Joffe joined the Trotskyist Left Opposition within the Soviet Communist Party shortly after it was formed in 1923 and was first exiled from Moscow in 1929. She was re-arrested at the beginning of the Great Purge in 1936, and sent to Kolyma labor camps in Siberia, where her first husband, Trotskyist Pavel Kossakovsky, was killed in 1938. She was the last person to see Leon Trotsky's first wife, Aleksandra Sokolovskaya, alive in Kolyma in 1938.

After Stalin's death in 1953, Joffe's sentence was annulled and she returned to Moscow in 1956. She wrote a book of memoirs, Back in Time: My Life, My Fate, My Epoch in 1971–72, which was first published in Moscow after the dissolution of the Soviet Union in 1992.

Her family emigrated to the United States at the end of her life and she settled in Brooklyn, New York, where she worked on her father's biography and his letters until her death in 1999, aged 92, collaborating with Iskra Research publishing house.

References

[edit]
  • Nadezhda Joffe. Back in Time: My Life, My Fate, My Epoch, Oak Park, MI, Labor Publications, 1995, ISBN 0-929087-70-4 (translated from the Russian by Frederick S. Choate) Original Russian title Vremya Nazad.
  • Nadezhda Joffe.

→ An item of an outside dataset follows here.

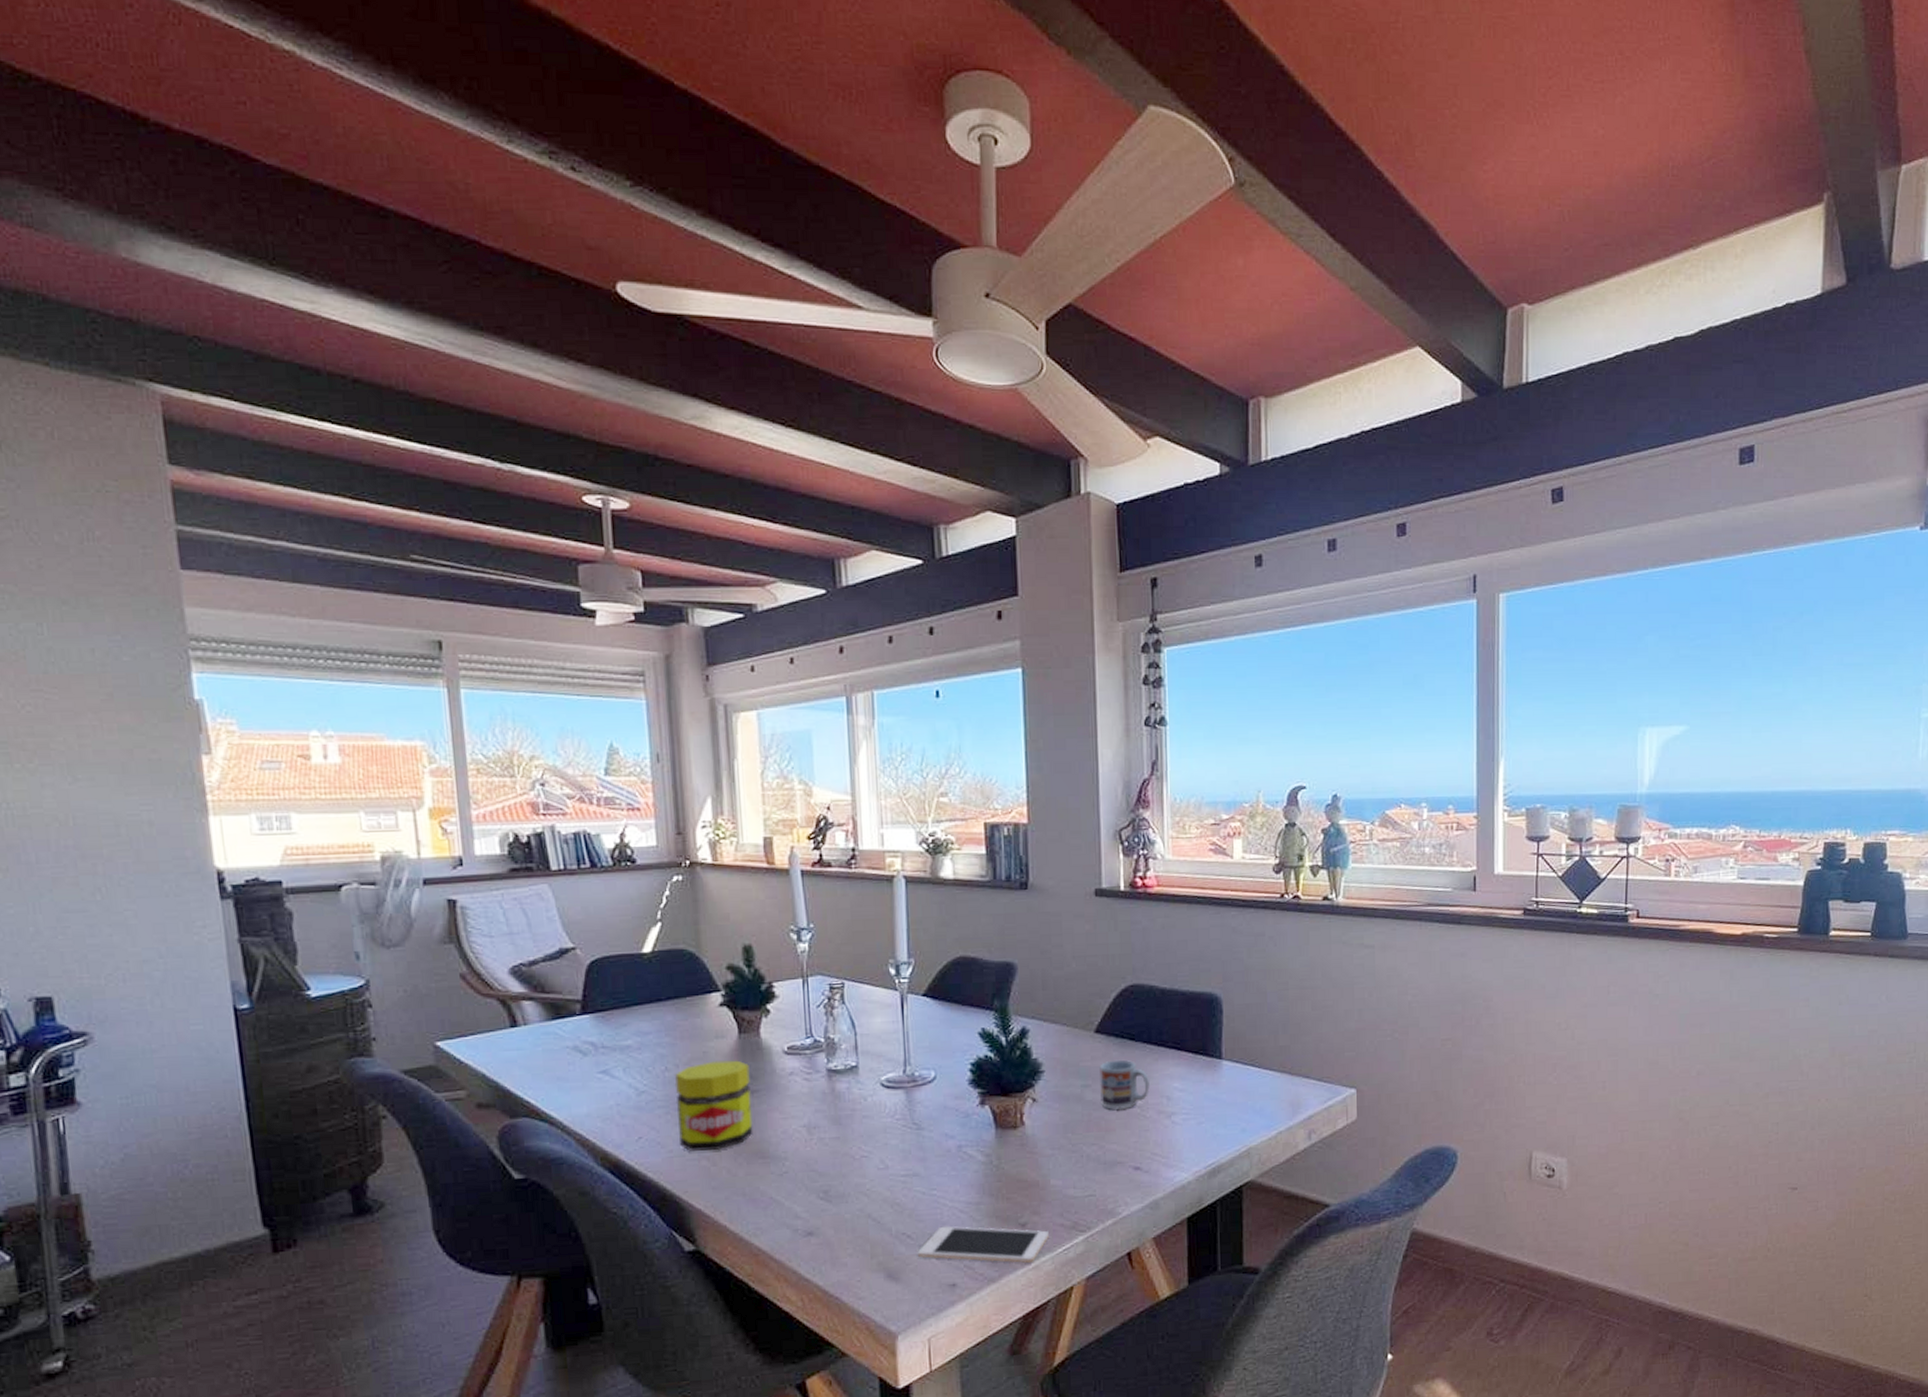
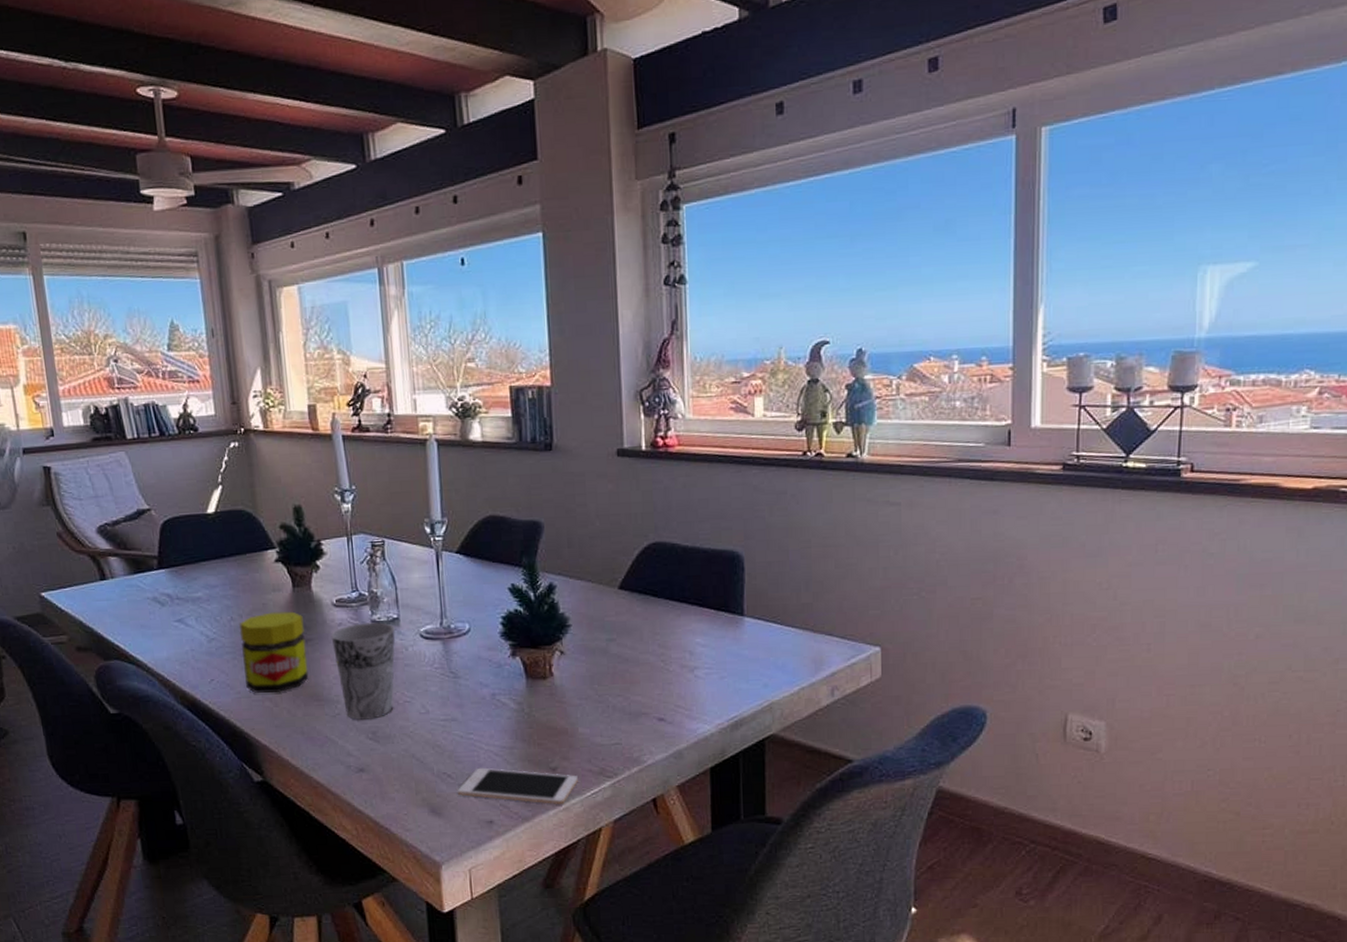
cup: none [780,1070,854,1178] -> present [331,622,396,720]
cup: present [1099,1059,1150,1110] -> none [624,615,673,664]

On Trotsky's Romances, Real and Imagined, a letter published in Novoye Russkoye Slovo, March 18, 1997.
  • Chanie Rosenberg. World revolution and happiness for all. Socialist Review, No. 185, April 1995, p. 28.
  • Morris Slavin. The Memoirs of Nadezhda Joffe. Against the Current, No. 67, March–April 1997.
  • John Plant. Back in Time. Revolutionary History, Vol. 6 No. 4, 1997.
  • Helen Halyard. Nadezhda Joffe 1906-1999. Obituary in Workers' Liberty #57, 1999.